We all face the certainty of death. We are born and we will die. The same applies to cats. While we grieved for Socks and Moustey….we accepted the fact that it was their time. They lived a long and good life. But this just simply is not the case with Mickey and Skye. They were taken from us far, far too early.
Unfortunately, we do not know what caused Dysautonomia to come crashing into our lives. Most vets still say it is rare for the disease to pass from one to another. I guess we suspect food. But as I said, we have no proof.

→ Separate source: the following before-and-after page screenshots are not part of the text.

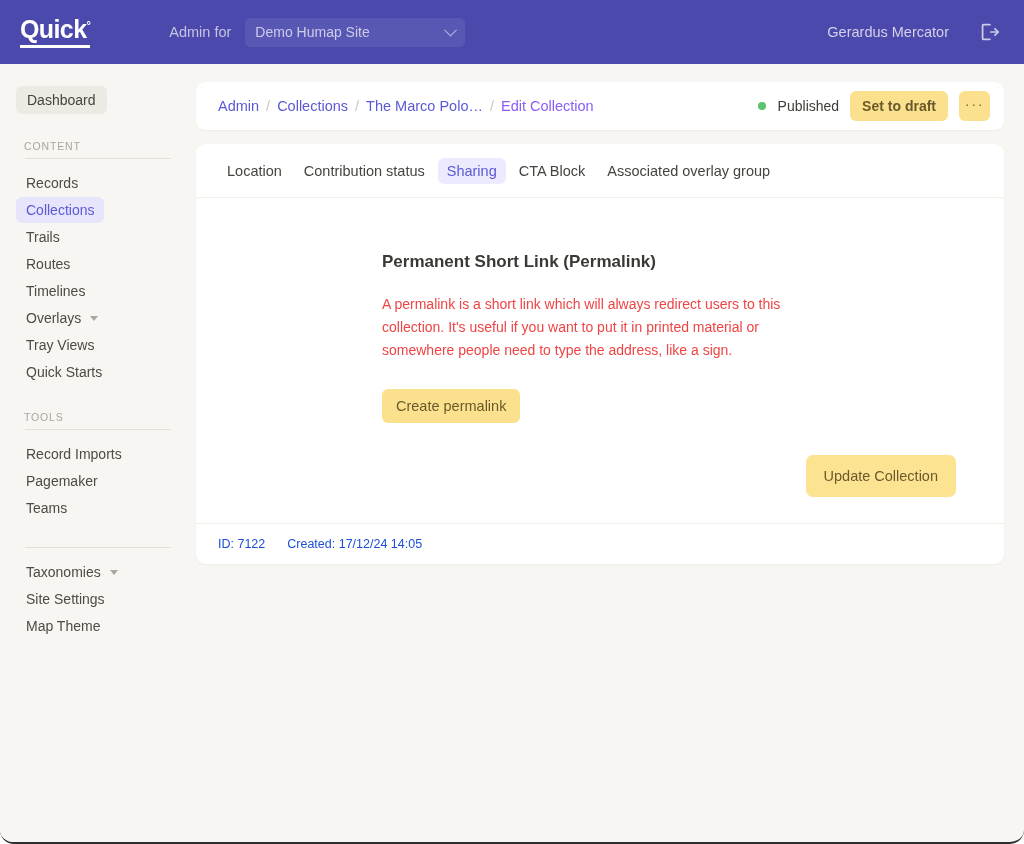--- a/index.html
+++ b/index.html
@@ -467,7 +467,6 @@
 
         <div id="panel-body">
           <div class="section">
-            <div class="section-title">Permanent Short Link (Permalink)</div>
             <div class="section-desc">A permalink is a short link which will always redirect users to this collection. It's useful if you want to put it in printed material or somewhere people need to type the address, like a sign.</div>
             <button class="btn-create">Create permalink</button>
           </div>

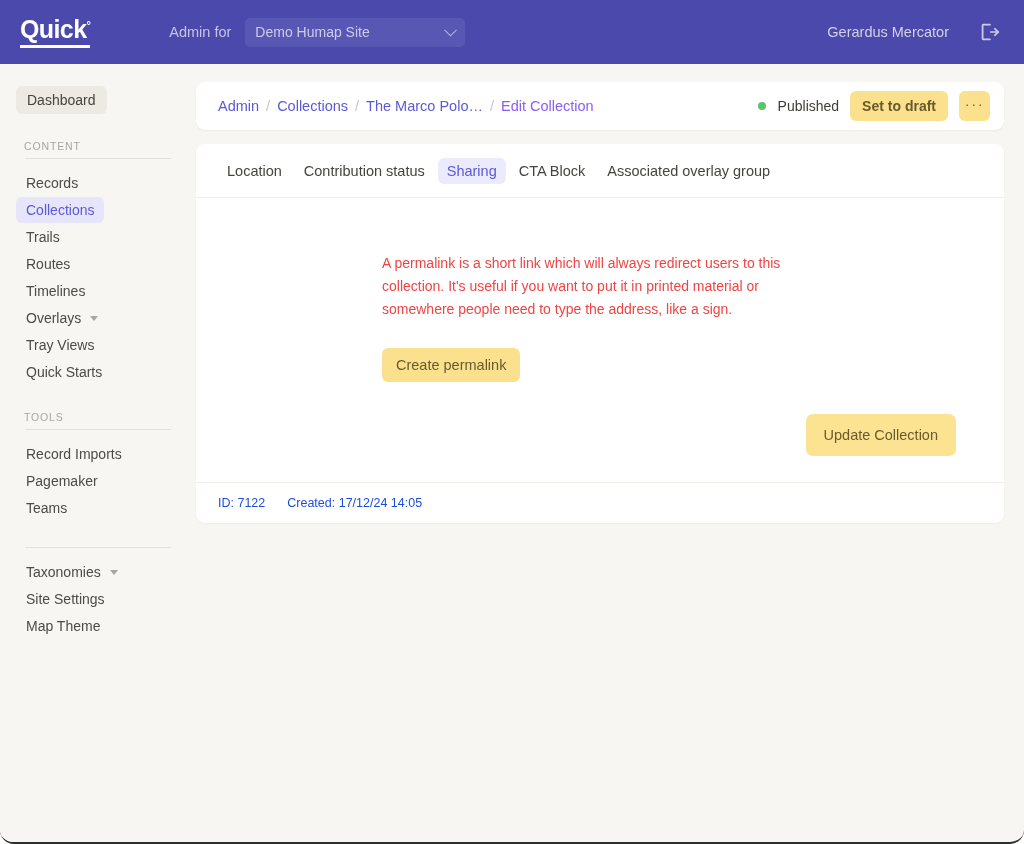--- a/index.html
+++ b/index.html
@@ -300,7 +300,7 @@
     border: none;
     border-radius: 6px;
     font-size: 14.5px;
-    font-family: Liberation Sans, sans-serif;
+    font-family: Liberation Serif, serif;
     padding: 9px 14px;
     cursor: pointer;
   }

Anyway….my wife and I still struggle with this loss. It may sound strange, but when I started to think about getting on the air, or doing anything amateur radio related….I thought about my cats and it made me sad. Yes, I’m still sad and I know that ham radio isn’t the cause of anything and I know my interest will return. But this is why I’ve been mostly silent.
Thank you for understanding and thank you for reading.
What a sad chain of events! I wish you both the best, and the chance that another addition to the family will thrive.
I am not a cat person but losing pets is always sad and hard. My thoughts are with you.
I’ve had cats and dogs, and understand.
Nothing is harder than taking your dog or cat to get euthanized. They almost seem to be aware that something is about to happen.
We had an Australian Shepard we had to put to sleep after being diagnosed with advanced cancer. A week later, the cat that graced our very first home died of kidney failure.
The hardest part was going out in the back forty and burying “Sister”. (The five boys named her “Sister” since they had no sister and she was the only female in the house besides Mom…) It was cold, drizzling, foggy and miserable. Just as I am digging, the church up the street starts its morning hymn chimes. The first hymn? “Rock of Ages.” I cried like a baby during the entire burial process.
I’m so sorry. The only way I’ve found to handle grief is to stay busy so that you go to bed at night utterly exhausted.